Re: rudder

Posted by LeeG on Apr 13, 2005

It's worth looking at british boats like Valley or NDK, the first thing you'll notice is an attempt to reduce windage as much as possible. For whatever hull shape there is if you have the least amount of hull in the air you'll be reducing the force of wind. My $.02 is the shape in the water is the most significant factor determing degrees of weathercocking and responsiveness (lean introducng steering control) to compensate for weathercocking. After that total windage has effect on horsepower required to head in a particular direction against the wind.

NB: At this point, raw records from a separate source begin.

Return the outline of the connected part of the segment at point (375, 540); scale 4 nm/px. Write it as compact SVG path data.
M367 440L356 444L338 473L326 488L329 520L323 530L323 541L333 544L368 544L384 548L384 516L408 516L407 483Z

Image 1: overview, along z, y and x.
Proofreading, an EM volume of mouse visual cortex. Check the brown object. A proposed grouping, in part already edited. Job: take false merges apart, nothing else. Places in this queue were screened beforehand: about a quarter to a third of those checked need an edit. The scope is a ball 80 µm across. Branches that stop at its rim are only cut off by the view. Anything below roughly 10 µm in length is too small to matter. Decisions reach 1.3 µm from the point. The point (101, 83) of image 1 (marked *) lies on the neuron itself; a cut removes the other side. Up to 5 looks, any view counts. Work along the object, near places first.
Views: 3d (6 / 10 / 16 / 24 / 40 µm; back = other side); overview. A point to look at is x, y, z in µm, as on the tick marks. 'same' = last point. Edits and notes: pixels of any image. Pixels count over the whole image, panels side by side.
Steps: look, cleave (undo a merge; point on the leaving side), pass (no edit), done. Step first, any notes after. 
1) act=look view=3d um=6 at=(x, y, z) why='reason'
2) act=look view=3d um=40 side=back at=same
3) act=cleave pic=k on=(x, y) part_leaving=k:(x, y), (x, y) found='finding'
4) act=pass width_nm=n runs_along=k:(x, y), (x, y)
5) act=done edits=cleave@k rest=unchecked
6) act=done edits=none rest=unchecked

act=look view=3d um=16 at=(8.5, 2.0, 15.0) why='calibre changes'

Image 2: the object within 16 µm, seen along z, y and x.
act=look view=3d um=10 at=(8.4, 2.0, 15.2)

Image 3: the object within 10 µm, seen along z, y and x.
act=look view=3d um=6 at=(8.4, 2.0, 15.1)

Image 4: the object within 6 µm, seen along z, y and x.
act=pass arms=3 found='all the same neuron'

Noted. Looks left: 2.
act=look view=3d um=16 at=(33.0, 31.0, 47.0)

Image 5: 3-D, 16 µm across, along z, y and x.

Some high windage hulls can be fairly neutral, Arctic Tern and Mariner Express for example. You'll have good control in strong breezes but you'll slide sideways more than a low windage hull with the same weathercocking characteristics.

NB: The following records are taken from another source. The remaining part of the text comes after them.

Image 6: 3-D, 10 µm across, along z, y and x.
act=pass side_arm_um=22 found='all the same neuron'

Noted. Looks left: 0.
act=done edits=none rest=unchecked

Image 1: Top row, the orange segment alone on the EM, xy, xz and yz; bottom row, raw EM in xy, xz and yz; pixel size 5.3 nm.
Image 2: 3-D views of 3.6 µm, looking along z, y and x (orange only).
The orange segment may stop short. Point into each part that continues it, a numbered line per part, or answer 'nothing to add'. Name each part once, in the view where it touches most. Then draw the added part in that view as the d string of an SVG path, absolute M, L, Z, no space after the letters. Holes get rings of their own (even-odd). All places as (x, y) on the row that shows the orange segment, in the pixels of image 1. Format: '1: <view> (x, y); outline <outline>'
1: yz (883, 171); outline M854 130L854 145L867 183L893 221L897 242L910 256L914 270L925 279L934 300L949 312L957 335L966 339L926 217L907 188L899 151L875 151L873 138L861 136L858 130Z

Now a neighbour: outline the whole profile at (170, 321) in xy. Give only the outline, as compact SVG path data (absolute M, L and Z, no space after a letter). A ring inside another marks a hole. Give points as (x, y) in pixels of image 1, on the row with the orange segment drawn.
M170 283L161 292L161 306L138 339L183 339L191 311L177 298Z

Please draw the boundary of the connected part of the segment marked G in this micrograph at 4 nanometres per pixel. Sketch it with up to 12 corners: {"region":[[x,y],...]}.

Low windage hulls can tolerate a bit more weathercocking than high windage hulls if they're responsive but if they aren't it's irritating just the same, Dagger Baja or Perception Shadow for example.

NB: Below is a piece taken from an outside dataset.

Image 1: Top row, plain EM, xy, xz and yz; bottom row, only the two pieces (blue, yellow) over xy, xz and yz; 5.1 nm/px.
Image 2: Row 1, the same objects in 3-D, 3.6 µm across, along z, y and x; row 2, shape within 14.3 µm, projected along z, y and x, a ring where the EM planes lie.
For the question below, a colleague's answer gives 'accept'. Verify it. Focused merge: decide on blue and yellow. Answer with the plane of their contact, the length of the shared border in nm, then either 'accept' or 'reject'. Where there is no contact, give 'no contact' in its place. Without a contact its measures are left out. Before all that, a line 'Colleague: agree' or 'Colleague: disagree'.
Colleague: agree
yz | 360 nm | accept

Rudders/skegs can be useful and/or required on those kayaks that aren't responsive to a lean but that in and of itself doesn't mean the design is flawed,,unless the marketing says "tracking aids not needed". Long racing/touring kayaks are a good example of designs that can utilize rudders and free up the hull from handling attributes that work against low wetted area/speed that is required for a fast hull.

Production boats are kind of all over the map on these attributes with some boats utilizing a skeg for fine tuning (Necky Chatham) and some requiring a skeg for brute force control on weathercocking (Wilderness Systems Tempest). I'm not familiar with the Brit boats except Derek Hutchinsons Gulfstream but the general sense I get is that they don't venture outside a bell curve of handling compromises as you'll find in many northamerican production kayaks that take some attribute to an extreme,,and a rudder is tossed on to solve the problem. It's kind of like squeezing a waterballoon,,you can't squeeze too hard for some one characteristic (speed,weight,cockpit room,etc) without a disturbing bubble popping out from left field. Back to Moes original question,,if the total load is less than 300lbs and the winds are more than 15mph I'm pretty sure a rudder will be appreciated. Brandon Nelson (former "Team CLC")toured down Baja in a Ch18 with a total paddler/kayak load of around 400lbs. It gets very windy in Baja and he said a rudder is a necessity.